Еще недостаток, который, к счастью, теперь устраняется. В Бобровке есть целая группа великовозрастных ребят, которые, выйдя отсюда, окажутся непригодными к жизни, так как из-за многолетней болезни не могли изучить ремесла. Отсюда их уныние и ропот. И вот по их собственной инициативе, при содействии их врача Люси Цвангер в корпусе имени Крупской идет работа по созданию «Дома подростка», где излечившиеся пациенты Бобровки будут проходить по программе фабзавуча общеобразовательный курс в размере нормальной трудшколы и получать квалификацию по тому ремеслу, к которому они наиболее пригодны, согласно медицинским указаниям.

- По окончании школы, - говорит Изергин, - наш питомец выйдет в жизнь образованным квалифицированным мастером.

VI


Я простился с детьми и ушел из Бобровки в горы, и там, высоко в горах, Бобровка дала мне свой последний урок.

Там находится колхоз Кокенеиз. Бобровка состоит его шефом.

Каждую декаду туда ездят бобровские медики врачевать подшефных колхозников. Об этом я расскажу когда-нибудь более подробно, а сейчас – лишь один эпизод.

Я бродил по колхозу, и вот, случайно войдя в школьный зал, вижу густую толпу татарских детей, а в центре бобровскую дантистку Дидзуль, вооруженную большими щипцами. Зал слишком тесен для этой толпы, и толпа переплеснулась на улицу. В дверях милиционер – для порядка.

Дидзуль чувствует себя как на сцене. Все неотрывно глядят на нее и сопровождают каждую ее операцию громким одобрительным гулом. Видя, что ее талант оценен, она работает с удесятеренной энергией. Открытые рты мелькают один за другим. Зубы так и сыплются в ведро, стоящее у того эшафота, на котором она дергает их. Движения ее вдохновенны и быстры.

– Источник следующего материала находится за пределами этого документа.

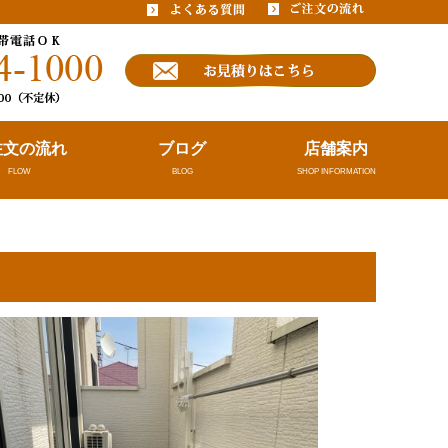
注文の流れ
ブログ
店舗案内
FLOW
BLOG
SHOP INFORMATION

Пациенты, вначале робевшие, теперь уже так осмелели, что у них установилась манера подходить к своей гильотине с хихиканьем.

Девочка лет двенадцати только бледнеет, когда Дидзуль сообщает ей громко:

- Удалить четыре коренных!..

Улыбка сохраняется на ее лице даже поле того, как в ведре исчезает ее четвертый окровавленный зуб.

Вскоре даже крошечные дети начинают щеголять удальством и полным презрением к боли.

- Садись! Садись!

- Ну что же, и сяду! Думаешь, не сяду, вот и сел!

И выплевывая зубы в ведро:

- Ты думаешь, больно? Нисколько!

И тут я вспоминаю, как происходит та же операция с такими детьми, которых приводят к дантисту родители: поцелуи, мольбы, обещания, а ребенок брыкается, вопит, как зарезанный, изводит и себя и других, и вся процедура тянется в десять раз дольше, чем нужно, и боль кажется мучительнее в тысячу раз. Куда веселее над общим ведром, за компанию с другими пациентами!..

Глазеющие с улицы мальчишки встречают веселыми криками каждую новую жертву. Жертва строит рожи, подмигивает. Так и ждешь, что зрители не выдержат и после особо удачного номера зааплодируют вдохновенной дантистке, а та раскланяется перед ними, как актриса. Этого, конечно, не случилось. Дантистка была весела, но серьезна. Когда к вечеру она прекратила работу, ее провожали такими овациями, как в былые времена примадонну. Я нес за нею ее саквояж с инструментами и чувствовал, что даже на меня, недостойного, падали лучи ее славы.

- Приезжай опять! – кричали ей и ловили ее на ходу, и разевали рты перед нею, и показывали ей – уже на улице – черные, больные, дырявые зубы (которые вообще у татар очень плохи).

И я понял, что даже зубами страдать и то гораздо лучше в коллективе, ибо самую тяжелую боль легче всего переносить на миру, и лечиться нужно тоже соборно, особенно маленьким детям. И мне вспомнилось, как в Сестрорецком санатории детвора окружает товарищей, которые только что подверглись операции и в беспамятстве лежат на носилках. Сейчас они очнутся от наркоза, почувствуют боль и заплачут. И вот этой минуты ждут такие же калеки, как они, чтобы сообща облегчить их первую, самую острую боль. И я видел, как те, у которых только что вырезали бедро или коленную чашку, постонав и поплакав, геройски справляются со своими страданиями только потому, что вокруг них товарищи, перенесшие такую же беду.